Aktuelle Befragungen

Wissenschaftliche Begleitforschung zur Beratung von Menschen mit Behinderungen

Das Selbstbestimmungsrecht und die Teilhabe von Menschen mit Behinderungen wurden mit dem Bundesteilhabegesetz (BTHG) vom Gesetzgeber gestärkt. Dabei bildet Beratung ein wichtiges Element. Im Auftrag des Bundesministeriums für Arbeit und Soziales (BMAS) wird zur Umsetzung der neuen Ergänzenden unabhängigen Teilhabeberatung, kurz EUTB, eine wissenschaftliche Begleitforschung durch die Prognos AG, das infas Institut für angewandte Sozialwissenschaft und Frau Prof. Dr. Gudrun Wansing von der Humboldt-Universität zu Berlin durchgeführt.

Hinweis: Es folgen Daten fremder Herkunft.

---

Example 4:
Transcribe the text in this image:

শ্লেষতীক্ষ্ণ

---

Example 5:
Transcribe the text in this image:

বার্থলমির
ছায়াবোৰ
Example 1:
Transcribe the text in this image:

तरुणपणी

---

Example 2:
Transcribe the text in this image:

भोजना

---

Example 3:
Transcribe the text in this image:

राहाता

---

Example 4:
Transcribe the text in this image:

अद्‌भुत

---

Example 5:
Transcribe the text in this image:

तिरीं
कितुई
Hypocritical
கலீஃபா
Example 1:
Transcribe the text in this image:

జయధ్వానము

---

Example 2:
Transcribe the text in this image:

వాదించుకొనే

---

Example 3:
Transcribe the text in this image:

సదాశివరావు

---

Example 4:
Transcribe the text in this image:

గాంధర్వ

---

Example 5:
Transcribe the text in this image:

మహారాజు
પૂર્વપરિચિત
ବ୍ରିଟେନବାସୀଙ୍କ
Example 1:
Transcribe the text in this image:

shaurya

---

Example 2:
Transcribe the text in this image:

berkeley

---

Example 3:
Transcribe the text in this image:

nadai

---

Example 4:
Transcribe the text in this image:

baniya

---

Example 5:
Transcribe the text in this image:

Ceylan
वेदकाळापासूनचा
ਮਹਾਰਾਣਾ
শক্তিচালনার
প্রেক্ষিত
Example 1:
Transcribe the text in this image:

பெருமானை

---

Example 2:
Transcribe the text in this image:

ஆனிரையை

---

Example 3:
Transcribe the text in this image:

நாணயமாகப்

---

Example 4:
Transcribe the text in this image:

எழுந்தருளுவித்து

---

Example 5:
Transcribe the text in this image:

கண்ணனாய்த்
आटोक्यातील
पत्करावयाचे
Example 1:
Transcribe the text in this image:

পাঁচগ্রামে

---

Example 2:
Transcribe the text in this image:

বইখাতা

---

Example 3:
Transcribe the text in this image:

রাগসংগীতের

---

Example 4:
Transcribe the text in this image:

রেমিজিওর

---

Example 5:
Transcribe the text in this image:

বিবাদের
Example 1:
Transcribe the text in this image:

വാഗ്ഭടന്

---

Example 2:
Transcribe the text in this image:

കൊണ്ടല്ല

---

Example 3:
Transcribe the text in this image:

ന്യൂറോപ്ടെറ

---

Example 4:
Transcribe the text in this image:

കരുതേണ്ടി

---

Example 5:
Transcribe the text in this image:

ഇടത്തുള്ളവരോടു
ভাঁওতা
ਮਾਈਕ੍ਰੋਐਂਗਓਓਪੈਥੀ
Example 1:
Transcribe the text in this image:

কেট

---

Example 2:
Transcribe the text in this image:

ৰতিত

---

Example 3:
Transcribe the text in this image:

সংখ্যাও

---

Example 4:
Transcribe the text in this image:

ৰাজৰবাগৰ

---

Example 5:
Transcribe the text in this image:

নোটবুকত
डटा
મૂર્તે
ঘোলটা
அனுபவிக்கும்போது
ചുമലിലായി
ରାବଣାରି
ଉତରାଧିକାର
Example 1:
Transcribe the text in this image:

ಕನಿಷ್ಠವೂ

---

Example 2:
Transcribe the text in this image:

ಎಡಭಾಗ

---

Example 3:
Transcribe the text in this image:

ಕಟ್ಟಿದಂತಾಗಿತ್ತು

Die wissenschaftliche Begleitforschung läuft von 2018 bis 2022 und umfasst ein breites Bündel verschiedener Untersuchungen. Dies schließt auch Befragungen von den an der Umsetzung der Teilhabeberatung beteiligten Akteuren und den ratsuchenden Menschen ein.

Befragung von Beratungsangeboten

Im Frühjahr 2021 führt infas die zweite Runde einer schriftlichen Befragung der Beratungsangebote der EUTB sowie von Beratungsstellen von Rehabilitationsträgern und trägerunabhängigen Beratungseinrichtungen durch. Die erste Befragungsrunde mit insgesamt rund 1.000 Interviews fand bereits im Winter 2018/2019 statt. Die Befragung eröffnet zahlreiche Einsichten zur gegenwärtigen Beratungslandschaft im Feld der Teilhabe und Rehabilitation. Die erneute Befragung nach rund zwei Jahren ermöglicht es zudem, Veränderungen in der Beratungslandschaft abbilden zu können. Wir danken allen Beratungsangeboten für ihre Teilnahme!

Befragung von Ratsuchenden

infas führte im Sommer 2019 auch eine schriftliche Befragung mit Ratsuchenden durch. Dafür wurden Ratsuchende der zuvor bereits befragten Beratungsstellen (EUTB und von Rehabilitationsträgern und trägerunabhängigen Einrichtungen) gebeten, teilzunehmen. Die Beratungsangebote und Beratungsstellen unterstützten infas dabei, die Fragebögen an die Ratsuchenden zu verteilen.

Die Befragung wird im Jahr 2021 ebenfalls ein zweites Mal durchgeführt, um zu untersuchen, inwieweit Beratungsziele in der Zwischenzeit verwirklicht werden konnten. Für die Befragung erhalten die Ratsuchenden, die bereits an der ersten Erhebungswelle teilgenommen haben, einen schriftlichen Fragebogen per Post zugesendet. Es werden dabei alle Regeln des Datenschutzes eingehalten.

Weitere Informationen zu diesem Forschungsprojekt sowie Ansprechpartner und Kontaktmöglichkeiten sind in dem Anschreiben enthalten, das allen Teilnehmern übergeben wurde.

Auf der Webseite www.teilhabeberatung.de finden Sie weitere Informationen zu der auf Basis des §32 SGB IX eingeführten Förderung der EUTB.

Wir bedanken uns bei allen Beratungsstellen und den Ratsuchenden für Ihre Unterstützung durch die Teilnahme an dieser Studie!